Bajé de puntillas por la escalera y caminé hasta que estuve cansada y perdida. Llegué a un parque en el que no había estado nunca y aterricé, como decía Luisa. Un señor muy mayor con pelo blanco y gabardina, me levantó, me sopló y me dijo que no pasaba nada. Cada vez que me he vuelto a caer después, he soplado y me he dicho que no pasaba nada yo también.
—Estoy perdida y no puedo hablar con usted. Estoy buscando a mi madre.
—A lo mejor la llevas en el bolsillo.
—¡Qué disparate y qué risa cuando se lo cuente a Luisa!
Metió la mano en mi bolsillo y sacó un papel que yo no llevaba y, de su oreja, un lápiz. Me pidió que me dibujase. Me dibujé con unas trenzas arrastrando por los tobillos.
Él me dijo:
—Está sin acabar. ¿A que no sabías que llevabas un papel en el bolsillo? Pues tampoco sabes que tienes esto. —Y me dibujó unas alas en mis orejas, un globo que salía del corazón y un lazo que ataba las trenzas al suelo. Y me explicó:
—Camina sujeta al suelo siempre, pequeña, pero deja que tu cabeza y tu corazón toquen el cielo.
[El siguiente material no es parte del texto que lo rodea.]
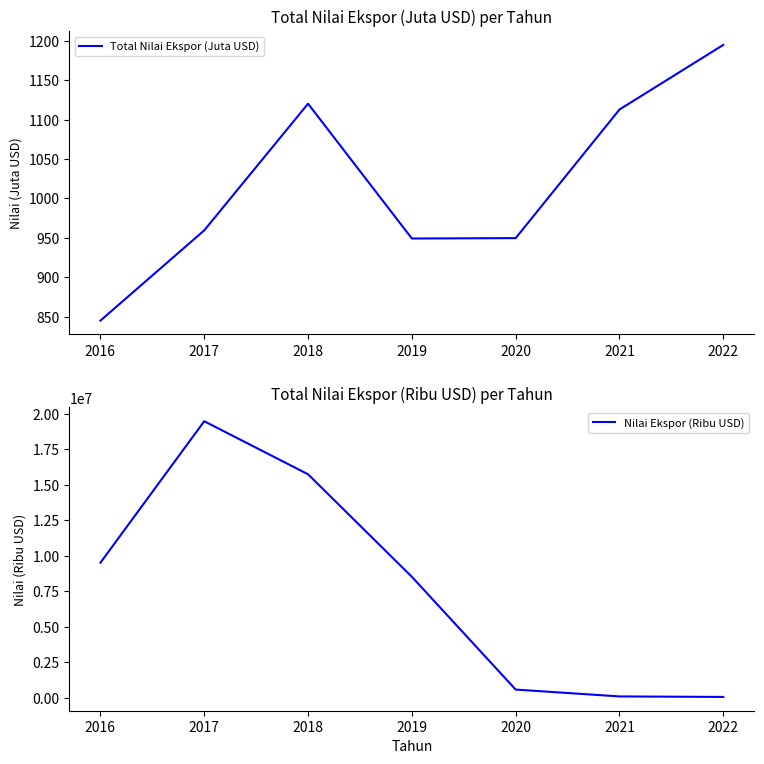

Reading left to right, list all the values displayed in this chart.

Total Nilai Ekspor (Juta USD): 2016=845.0	2017=959.5	2018=1120.2	2019=949.2	2020=949.7	2021=1112.8	2022=1194.8
Nilai Ekspor (Ribu USD): 2016=9507167.0	2017=19473087.0	2018=15736996.0	2019=8516259.0	2020=573749.0	2021=90815.0	2022=54979.0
Y ya, solo recuerdo que estaba en casa acostada y que mi madre, como cada noche, se metió en mi cama oliendo a guiso, a tabaco del señorito y a sudor. Lo sé, no suena muy delicioso, pero a mí me acunaba y reconfortaba cada noche.
Luisa y ella dicen que eso no pasó, que nunca me escapé y que jamás conocí a ese señor. Pero yo sé que es cierto porque en el calcetín que guarda esas pesetas que hoy sé que eran mucho más que pesetas, aún conservo aquel dibujo de las alas, el globo y las trenzas sujetas al suelo.